Verilen görev 1.
Okuma parçasındaki “Erdoğan önce şu soruyu ikna edici bir şekilde cevaplamak zorundadır!” cümlesini İngilizceye çevirin.
Verilen görev 2.
Okuma parçasına göre Rahmi Koç, Erdoğan ile ilgili hangi ifadeyi kullanmıştır?
Verilen görev 3.
Okuma parçasında “Başbakan Erdoğan, dün” ile başlayıp “şekilde cevaplamak zorundadır!” ile biten bölümü olduğu gibi yazıya geçirin.

Okuma parçası.
2 Aralık 2010 Perşembe

WİKİLEAKS'A NE GEREK,YENİ BİR ŞEY Mİ VAR?




 

Rahmi Koç yazımıza cevap veren Başbakan’a can alıcı sorular / Sabahattin ÖNKİBAR  

Başbakan Erdoğan, dün Rahmi Koç’un kendisi ile alakalı olarak sarf ettiği “1 milyar doları var” ifadesini gündeme getirip, bunu ABD sefiri Edelman’ın iddiaları ile örtüştürmeme, tabir yerinde ise kıyameti kopardı ve kendince cevaplar verdi.
Rahmi Koç’un iddiasını medyada hatırlatan sadece ben olduğum  için Tayyip Bey’e cevap vermek de herhalde bana düşüyor!
Erdoğan önce şu soruyu ikna edici bir şekilde cevaplamak zorundadır!

Bir veri koleksiyonundan kayıtlar:
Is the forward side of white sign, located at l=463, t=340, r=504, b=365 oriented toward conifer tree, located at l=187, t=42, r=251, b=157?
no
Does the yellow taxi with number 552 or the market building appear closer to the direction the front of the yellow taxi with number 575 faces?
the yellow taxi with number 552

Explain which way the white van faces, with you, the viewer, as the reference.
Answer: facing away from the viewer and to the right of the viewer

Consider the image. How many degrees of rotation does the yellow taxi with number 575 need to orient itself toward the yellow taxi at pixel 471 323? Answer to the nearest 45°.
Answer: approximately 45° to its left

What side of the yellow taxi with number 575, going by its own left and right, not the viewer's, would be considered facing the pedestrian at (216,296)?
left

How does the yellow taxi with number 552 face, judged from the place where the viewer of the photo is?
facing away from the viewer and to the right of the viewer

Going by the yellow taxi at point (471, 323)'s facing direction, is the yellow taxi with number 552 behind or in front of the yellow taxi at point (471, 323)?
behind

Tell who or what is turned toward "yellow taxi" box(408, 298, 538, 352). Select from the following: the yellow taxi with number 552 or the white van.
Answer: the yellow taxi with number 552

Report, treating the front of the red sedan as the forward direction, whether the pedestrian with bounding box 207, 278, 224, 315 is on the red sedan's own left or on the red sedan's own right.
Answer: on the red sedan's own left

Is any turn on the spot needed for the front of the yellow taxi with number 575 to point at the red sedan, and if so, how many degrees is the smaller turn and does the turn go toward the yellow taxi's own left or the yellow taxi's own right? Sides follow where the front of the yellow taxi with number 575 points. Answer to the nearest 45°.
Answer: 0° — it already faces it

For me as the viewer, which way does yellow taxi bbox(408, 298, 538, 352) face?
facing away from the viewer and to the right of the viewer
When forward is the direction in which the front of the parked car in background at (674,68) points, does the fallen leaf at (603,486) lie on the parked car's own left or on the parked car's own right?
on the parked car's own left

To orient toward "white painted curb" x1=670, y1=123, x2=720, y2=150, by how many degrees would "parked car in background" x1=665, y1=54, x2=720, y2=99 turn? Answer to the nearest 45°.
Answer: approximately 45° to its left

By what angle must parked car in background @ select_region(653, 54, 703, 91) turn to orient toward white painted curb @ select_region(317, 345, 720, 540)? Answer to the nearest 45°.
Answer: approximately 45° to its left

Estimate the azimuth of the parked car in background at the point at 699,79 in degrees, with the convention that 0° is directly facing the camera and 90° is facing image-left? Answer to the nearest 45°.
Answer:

Alıştırma cevabı 1.
Erdoğan must first answer the following question convincingly!

Alıştırma cevabı 2.
“1 milyar doları var” ifadesini kullanmıştır.

Alıştırma cevabı 3.
Başbakan Erdoğan, dün Rahmi Koç’un kendisi ile alakalı olarak sarf ettiği “1 milyar doları var” ifadesini gündeme getirip, bunu ABD sefiri Edelman’ın iddiaları ile örtüştürmeme, tabir yerinde ise kıyameti kopardı ve kendince cevaplar verdi.
Rahmi Koç’un iddiasını medyada hatırlatan sadece ben olduğum  için Tayyip Bey’e cevap vermek de herhalde bana düşüyor!
Erdoğan önce şu soruyu ikna edici bir şekilde cevaplamak zorundadır!